The allure of startups has rarely seemed stronger. Much of the tech industry is built on the backs of multi-billion dollar giants that came out of the startup space, and while tech appears to be in the middle of another bubble, the lure of relatively free-flowing investor money is hard to ignore.
But what does it take to build a successful startup in this environment? Two long-time veterans of the startup space took some time to offer their advice at a recent meeting of the Chicago Payments Forum.
“There are a very small number of startups that are about true innovation – about building the next frontier,” said Farhan Ahmad, founder and executive chairman at payments startup Bento for Business. “You have to be somewhat crazy to do that. Everyone tells you you’re wrong – that if it were such a good idea, someone would have done it already. You either have to be stupid or onto something.”
That vision can be difficult for many; swimming against the current requires thick skin and a lot of self-certainty. And the culture shock – and shock to the pocketbook – can also be too much for many coming from a corporate background.
“There’s a pace of business at a startup that corporate employees aren’t used to,” said Peter Tapling, managing director of financial services consultancy PTap Advisory. “There’s no HR, no one makes your travel reservations – when you’re the first one in for the morning you make the coffee, you know?
“A lot of people come to startups for the wrong reason; they’ve read too many stories about Google or Facebook or Paypal. Frankly, a lot of the people who joined Paypal in the early days left without ever making a dime on that venture, because they got so sick of being poor. It took them eight years to make something of themselves.”
And that’s an adjustment not only for employees, but one that entrepreneurs looking to start their own companies also need to internalize early.
“The lifestyle of a startup CEO is not glamorous,” Ahmad said. “You’re like any other team member and have a job to do.
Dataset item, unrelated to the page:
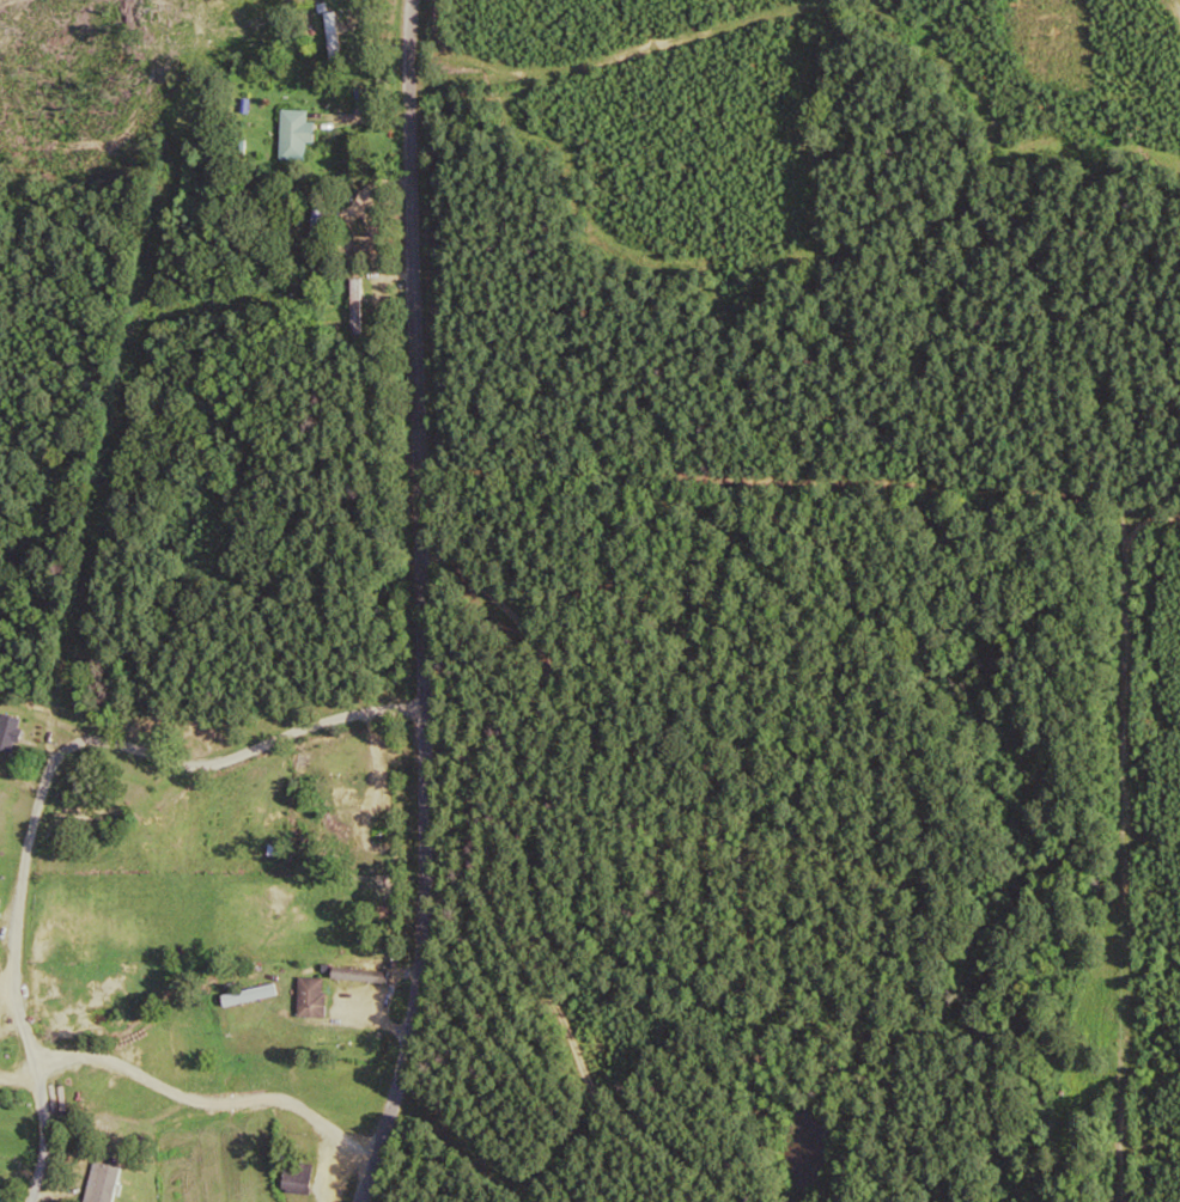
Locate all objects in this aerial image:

And one of the hardest jobs is to hire the right team.”
It takes a special kind of hire to thrive in this kind of environment, and finding those kinds of candidates is among the biggest challenges startup entrepreneurs face.
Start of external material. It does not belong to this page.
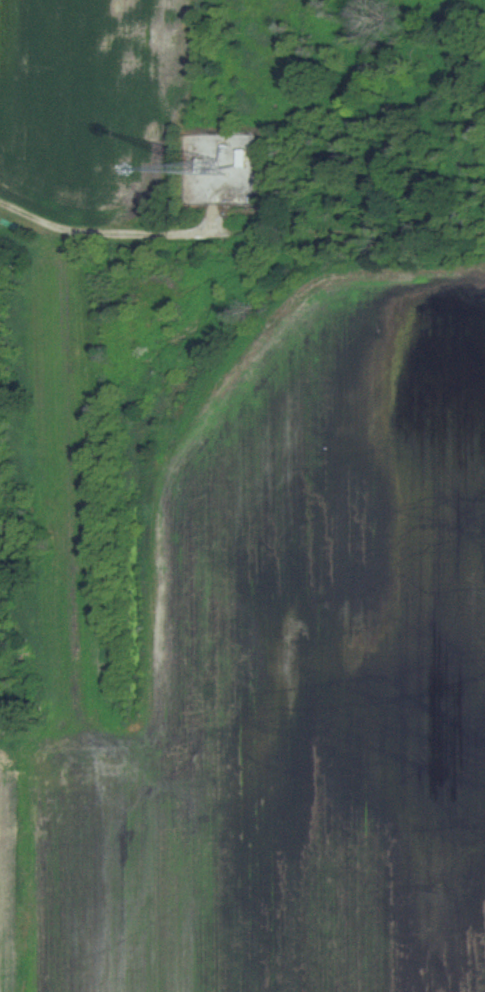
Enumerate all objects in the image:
building: (226, 162)
road: (104, 232)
“It starts with trying to scare people away – set realistic expectations,” Tapling said. “Don’t do this because you think you’re going to make $400,000 a year and be a billionaire at the end. The really valuable people, they understand and internalize the startup’s story, and if there was a chance that story was going to happen, they wanted to be there to tell the whole story at the end.”
Ahmad agreed, noting that these qualifications, what makes for the right kind of person, can shift as your product evolves.
“You have to be equally adept at moving on from people quickly,” Ahmad said. “You have to adapt to the fact that some people you hired were great for one phase, and aren’t for another phase of the company. To solve complex challenges at a great pace, you really need a team of A-players, and in a startup you don’t have the time to turn a B-player into an A-player.
“For example, I have an engineering team of 10 people—all our competitors have multiples more. Yet I believe our product is better and that’s due to our team. They’re all incredibly good engineers, and better than 30-40 B players in that space.”
Once you have a solid, innovative idea in place and have figured out a strategy for building a solid team, you’re still going to need investors to make that shift into getting real work done. And while the current tech bubble may make money seem easy to come by – in figures that dwarf even the dot com bubble of the early 2000s, with valuations seemingly entirely disconnected from real revenues – finding a sustainable strategy to actually build a workable product can be more difficult.
“For Founders, there are pocket-friendly ways or soul-friendly ways to build their startups,” Ahmad said. “Pocket-friendly is where companies raise gobs of money at valuations that don’t align with the business. In these cases, a few execs still make a lot of money, but the rest of the team typically ends up with little. Soul-friendly is about doing things the right way, being transparent with every constituent, and building towards a sustainable business. I’ve always chosen the latter option and whenever Bento has an exit, I expect everyone to benefit from it, not just a few people.”
That choice is even harder depending on where you look to make your money; same as it ever was, those wallets are the most open in Silicon Valley. To raise money in markets like Chicago, you need a stronger business plan and a more solid foundation to build upon.
“Investors in Chicago are much more conservative,” Tapling said. “Your access to money is much more difficult. There’s not near as much by order of magnitude – venture investment sourced out of Chicago is probably two orders of magnitude less than Silicon Valley. And the money you can find here – they made their money building things, through family offices. They think much differently about what they want to do with their money.”
And of course, whether or not to access venture capital in the first place is another decision that requires serious thought on the part of entrepreneurs.
“That’s not a no-brainer; VC money comes up with a whole lot of baggage,” Ahmad said. “You have to sign up for multiple rounds of funding, and you’re only going to own 6-7% of the company when all is said and done. If you want to bootstrap as long as you can, you can build it differently.
You also need to be able to choose between the right VCs and the wrong ones – not all money is good money.
“It’s much worse than a real marriage, in some ways,” Ahmad said. “If you want to divorce a VC, it’s very complicated.”
If you can navigate the difficulties, however, you can find a real mental agility and business acumen that most people inside a corporate boardroom will never learn.